Displaying Trained Models

python train.py --run test --model_path <path to model zip file>

For example, to run a pretrained model which outputs motor torques and has the robot desired velocity set to <x=1, y=0>, you can run:

python train.py --run test --model_path .\models\2024-04-16_10-11-57-x=1_torque_ctrl_fixed_joint_range_5mill_iter_working_well\final_model.zip

Note

Some of the trained models in the models/ directory were trained on older version of the environment (different observation space), as a result, they may not work on the latest code on main.

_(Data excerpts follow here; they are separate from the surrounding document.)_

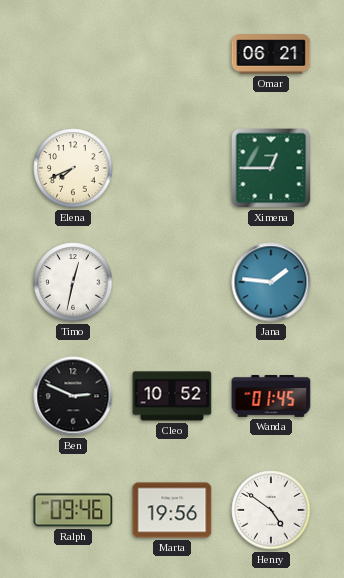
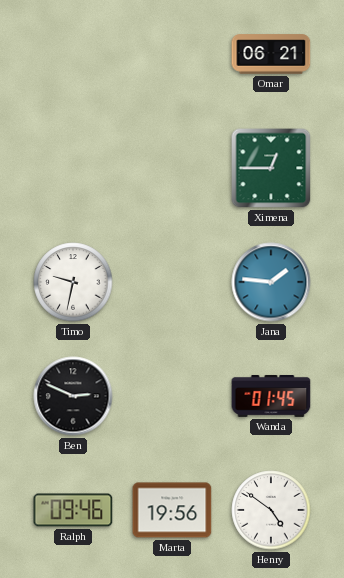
Elena: 7:41 -> none
Timo: 12:32 -> 9:32
Cleo: 10:52 -> none
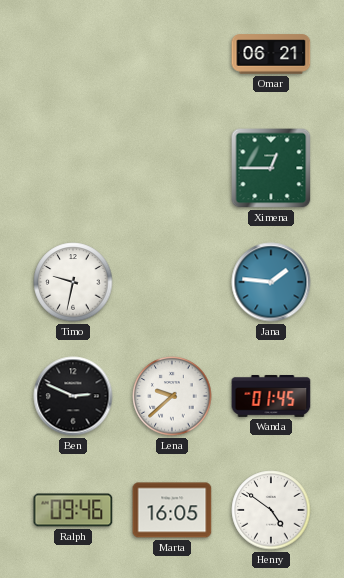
Lena: none -> 9:38
Marta: 19:56 -> 16:05
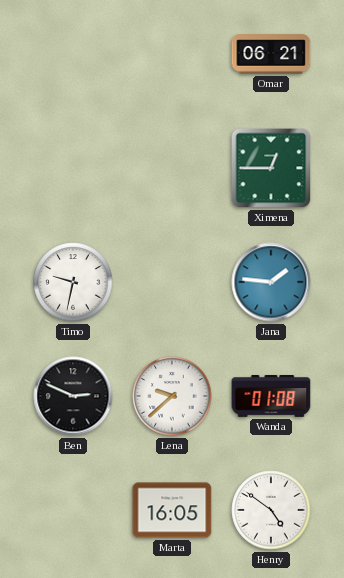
Wanda: 01:45 -> 01:08
Ralph: 09:46 -> none
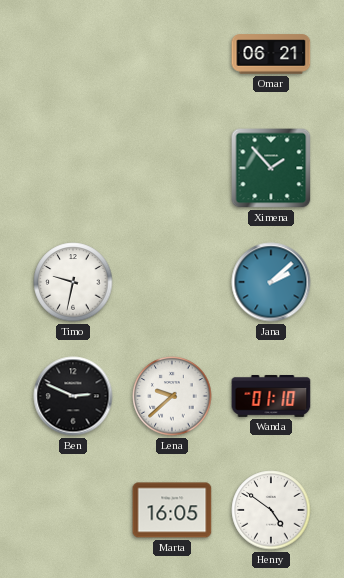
Ximena: 12:45 -> 1:53
Jana: 1:46 -> 2:08
Wanda: 01:08 -> 01:10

For the above example to work as expected, you could try running it from the following commit: 4756dee0ffe7b4e5e78a60195c47d5427998b2a6

Additional arguments for customizing training and testing
usage: train.py [-h] --run {train,test} [--run_name RUN_NAME] [--num_parallel_envs NUM_PARALLEL_ENVS]
                [--num_test_episodes NUM_TEST_EPISODES] [--record_test_episodes] [--total_timesteps TOTAL_TIMESTEPS]      
                [--eval_frequency EVAL_FREQUENCY] [--model_path MODEL_PATH] [--seed SEED]

optional arguments:
-h, --help            show this help message and exit
--run {train,test}
--run_name RUN_NAME   Custom name of the run. Note that all runs are saved in the 'models' directory and have the       
                        training time prefixed.
--num_parallel_envs NUM_PARALLEL_ENVS
                        Number of parallel environments while training
--num_test_episodes NUM_TEST_EPISODES
                        Number of episodes to test the model
--record_test_episodes
                        Whether to record the test episodes or not. If false, the episodes are rendered in the window.    
--total_timesteps TOTAL_TIMESTEPS
                        Number of timesteps to train the model for
--eval_frequency EVAL_FREQUENCY
                        The frequency of evaluating the models while training
--model_path MODEL_PATH
                        Path to the model (.zip)
--seed SEED

Note

This repository serves for education purposes and is by no mean finalized!